The Catholic World Report has posted an article surveying Evelyn Waugh’s works from a Roman Catholic perspective. This is by Prof. Adam A.J. DeVille, St. Francis University, Ft. Wayne, Indiana, and is written on the occasion of the 50th anniversary of Waugh’s death next week. The article includes a quote from what is probably Waugh’s least read book, Robbery Under Law and continues with a discussion of how Waugh was affected by the Vatican II Council. Prof. DeVille concludes:
In this Franciscan era, when we seem buffeted indeed by fashionable notions and airborne nostrums every other week, Waugh provides us with a handy, steadying heuristic amidst the chaos unleashed by churchmen over the last fifty years. When that chaos tempts Catholics to despair, Waugh’s writings remain, an abiding source of diverting delight, the splendid and often hilarious prose elevating our spirits and edifying our minds.

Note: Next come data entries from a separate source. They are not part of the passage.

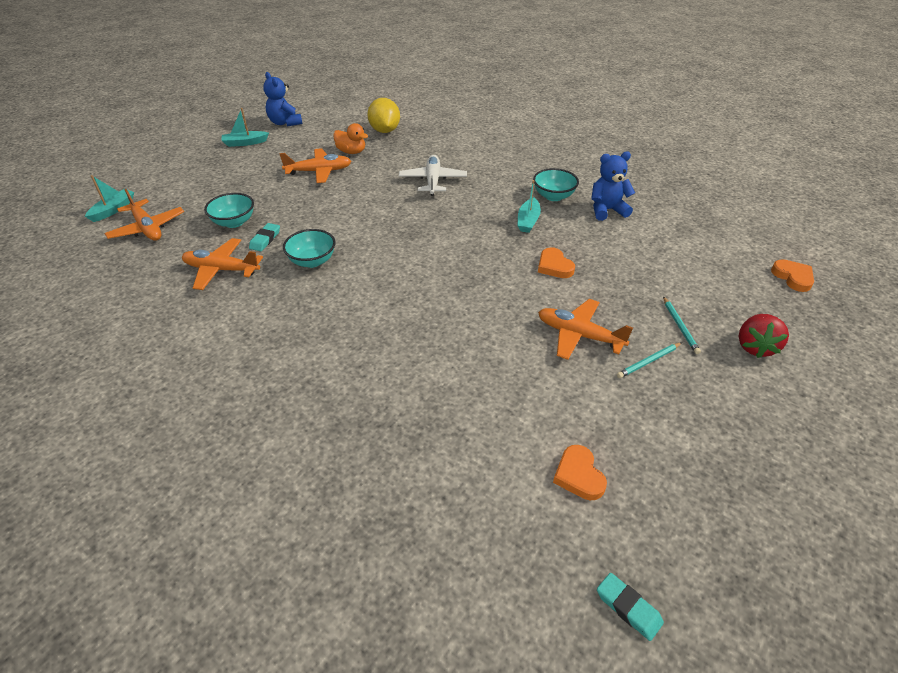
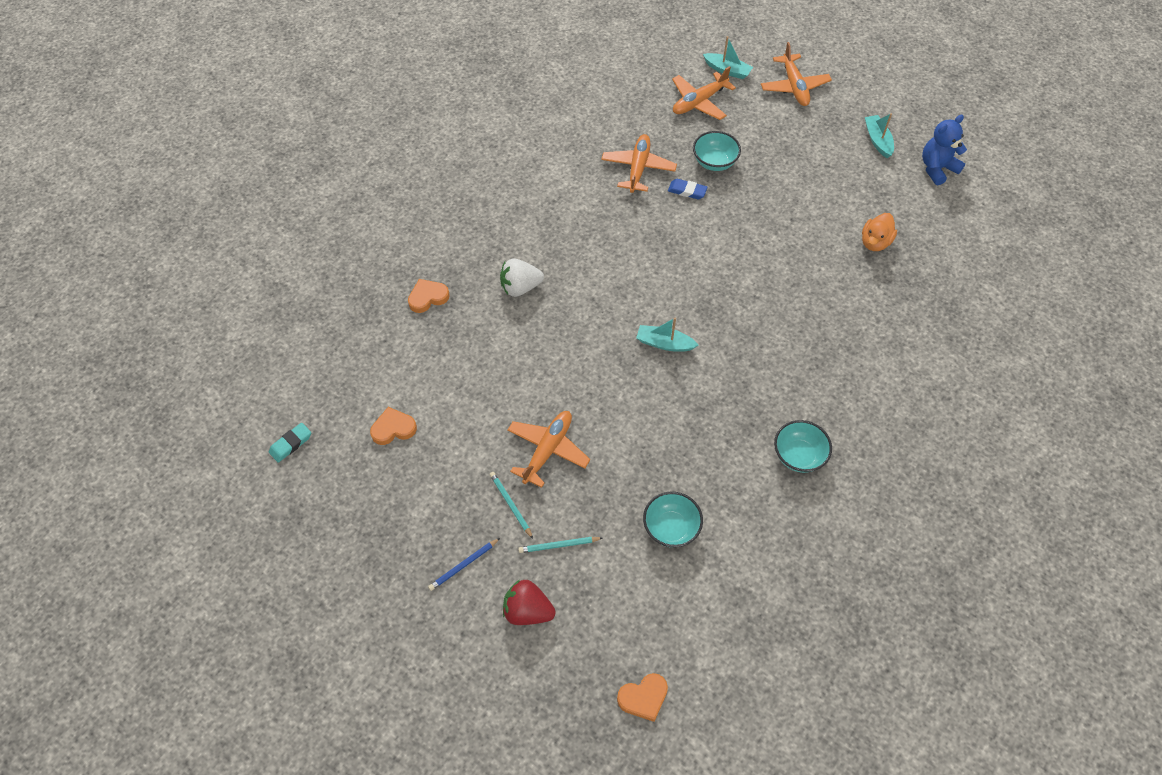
camera: 90 degrees right, 15 degrees up
(265, 239) = (687, 191): turquoise eraser -> blue eraser
(312, 261) = (654, 232): turquoise bowl -> turquoise bowl (671, 528)
(319, 171) = (823, 217): orange plane -> orange plane (794, 86)
(369, 360) = (520, 287): none -> white strawberry
(385, 131) = (938, 272): yellow lemon -> none
(433, 181) = (818, 327): white plane -> none
(528, 221) = (740, 423): turquoise boat -> turquoise boat (664, 343)
(554, 266) = (654, 441): orange heart -> orange heart (428, 297)
(607, 210) = (772, 513): blue teddy bear -> none
(730, 396) = (464, 565): none -> blue pencil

NOTE (11 April 2016): If you liked this post, you might want to know that Prof. DeVille has also posted a “second and longer” essay about Waugh’s books here. He is interested in Eastern Orthodoxy as well as Roman Catholicism and notes Waugh’s interaction with Orthodoxy in Abyssinia and Yugoslavia at the beginning of the essay. He then warns, however, that there may not be much more on that topic to follow. The “longer” essay is entitled “Eternal Memory Indeed” which is the roughly the Orthodox equivalent of Requiescat in Pace.